> **Exercise brief**:
Repeat the data exactly, leaving out any image.

> **Supplied data**:
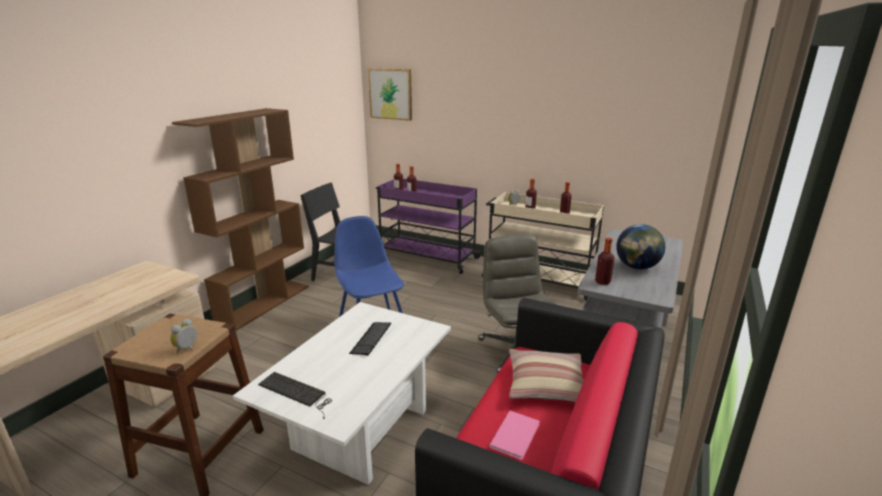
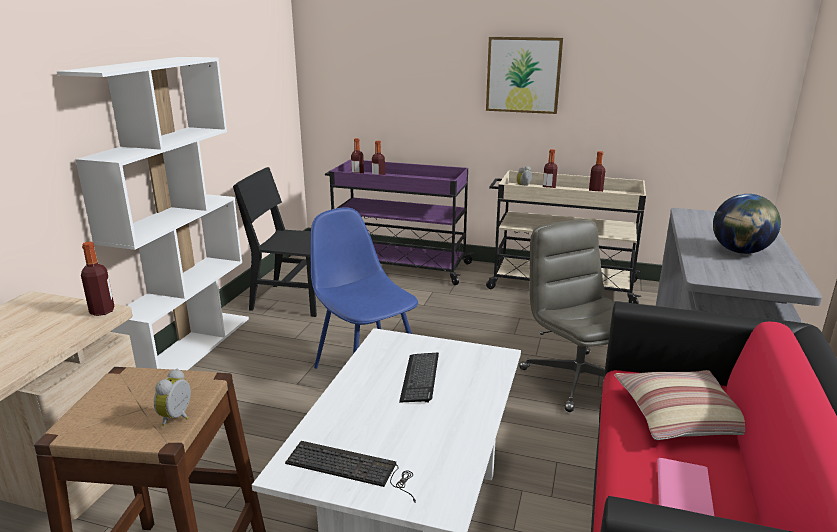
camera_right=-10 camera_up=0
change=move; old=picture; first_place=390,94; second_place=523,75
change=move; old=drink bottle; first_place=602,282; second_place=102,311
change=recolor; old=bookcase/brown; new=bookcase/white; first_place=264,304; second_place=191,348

> **The answer**:
camera_right=-10 camera_up=0
change=move; old=picture; first_place=390,94; second_place=523,75
change=move; old=drink bottle; first_place=602,282; second_place=102,311
change=recolor; old=bookcase/brown; new=bookcase/white; first_place=264,304; second_place=191,348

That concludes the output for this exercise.